DIRECTIONS:
1) Using the thread on converting recursion to iteration below, decide whether each statement agrees with it. Answer yes or no for each, and quote the words of the thread that settle it.
(a) The first commenter finds the approach based on CPS and defunctionalization clearer than converting in an ad-hoc fashion.
(b) mechrophile gets stuck at the step of writing the CPS version.
(c) peconn's example is a recursive function that sorts a list.
2) Translate this sentence from the thread on converting recursion to iteration below into Spanish: "I can't figure out where the logic of combining values from the reduction step should go, or how to properly structure the continuation data structure."
3) Extend the thread on converting recursion to iteration below, picking up right after its last line.

PASSAGE GIVEN:
I always did these conversions in an ad-hoc fashion but this approach based on
CPS + defunctionalization is definitely much clearer and easier on the brain!

------
mechrophile
I'm having trouble working through the recursion -> iteration process with
functions that return a value. For instance, what if instead of printing the
tree, we were summing the tree, as in a fibonacci sequence?

recursive:

    
    
      def fib(n):
          n = min(n, 0)
          if n > 1: 
              return fib(n-1) + fib(n-2)
          else: 
              return n
    

CPS:

    
    
      def fib(n, kont):
          n = min(n, 0)
          if n > 1: 
              return fib(n - 1, lambda x: x + fib(n - 2, kont))
          else: 
              return n
    

but then I get stuck at defunctionalizing. I can't figure out where the logic
of combining values from the reduction step should go, or how to properly
structure the continuation data structure.

    
    
      # BROKEN -- where do I combine the values?
    
      def fib(n, kont):
          n = min(n, 0)
          if n > 1: 
              return fib(n-1, {"val": n, "next": kont})
          else:
              return kapply(kont, n)
    
      def kapply(kont, n):
          if kont: return fib(kont["val"] - 2, kont["next"])
          return n

------
peconn
This sounds really interesting, but I'm getting a bit confused trying to apply
it to a simpler problem. Say I start with this recursive function to filter a
list:

    
    
      def my_filter_recursive(l, f):                                                  
          if l:                                                                       
              x, *xs = l                                                              
              if f(x):                                                                
                  return [x] + my_filter_recursive(xs, f)                             
              else:                                                                   
                  return my_filter_recursive(xs, f)

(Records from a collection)
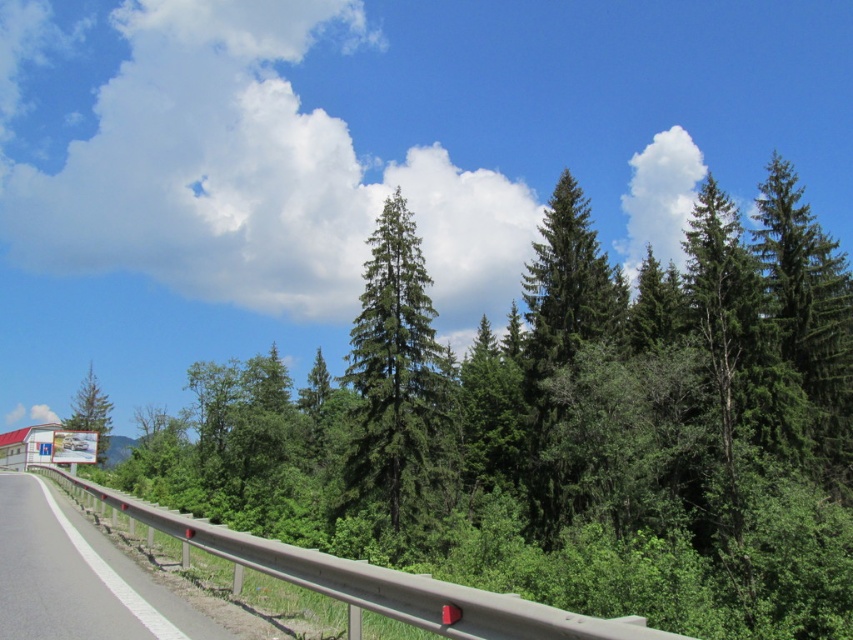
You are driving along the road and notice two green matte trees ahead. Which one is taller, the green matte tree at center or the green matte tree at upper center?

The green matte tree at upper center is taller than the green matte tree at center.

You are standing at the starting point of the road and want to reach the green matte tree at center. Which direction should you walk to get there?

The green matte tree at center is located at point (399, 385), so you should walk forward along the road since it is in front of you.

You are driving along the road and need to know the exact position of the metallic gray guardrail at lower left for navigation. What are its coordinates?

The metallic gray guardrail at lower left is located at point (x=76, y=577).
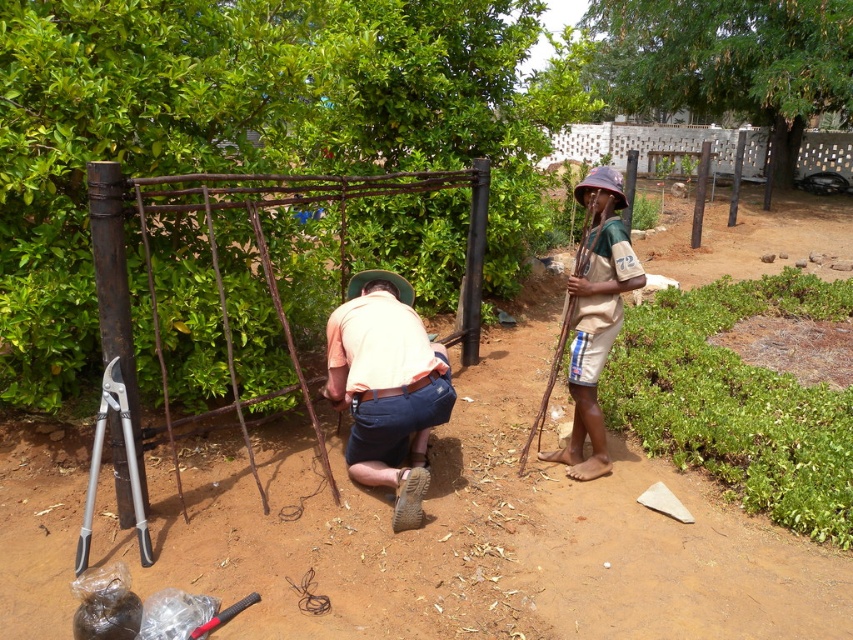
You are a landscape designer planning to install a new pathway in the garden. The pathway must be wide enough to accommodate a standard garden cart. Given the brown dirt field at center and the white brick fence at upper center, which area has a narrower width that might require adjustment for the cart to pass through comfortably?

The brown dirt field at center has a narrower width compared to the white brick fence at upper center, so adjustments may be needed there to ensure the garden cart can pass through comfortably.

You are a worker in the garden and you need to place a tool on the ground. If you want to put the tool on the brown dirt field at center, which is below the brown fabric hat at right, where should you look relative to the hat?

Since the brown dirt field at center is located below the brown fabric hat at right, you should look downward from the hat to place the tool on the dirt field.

ANSWERS BY TASK:
1)
(a) Yes: "this approach based on CPS + defunctionalization is definitely much clearer and easier on the brain!"
(b) No: "but then I get stuck at defunctionalizing."
(c) No: "I start with this recursive function to filter a list"

2) No logro averiguar dónde debería ir la lógica de combinar los valores del paso de reducción, ni cómo estructurar correctamente la estructura de datos de la continuación.

3)
          else:                                                                       
              return []
    

In Continuation Passing Style it becomes:

    
    
      def my_filter_cps(l, f, kont):                                                  
          if l:                                                                       
              x, *xs = l                                                              
              if f(x):                                                                
                  my_filter_cps(xs, f, lambda y: kont([x] + y))                       
              else:                                                                   
                  my_filter_cps(xs, f, lambda y: kont(y))                             
          else:                                                                       
              kont([])
    

Then I think with defunctionalisation it becomes:

    
    
      def my_filter_defun(l, f, kont):
          if l:
              x, *xs = l
              if f(x):
                  my_filter_defun(xs, f, KontAdd(x, kont))
              else:
                  my_filter_defun(xs, f, KontSkip(kont))
          else:
              kont.apply([])
      
      class KontAdd:
          def __init__(self, var, kont):
              self.var = var
              self.kont = kont
          def apply(self, acc):
              self.kont.apply([self.var] + acc)
      
      class KontSkip:
          def __init__(self, kont):
              self.kont = kont
          def apply(self, acc):
              self.kont.apply(acc)
      
      class KontPrint:
          def apply(self, acc):
              print(acc)
    

Is that right? It seems that we've basically just moved the recursion from one
place to another.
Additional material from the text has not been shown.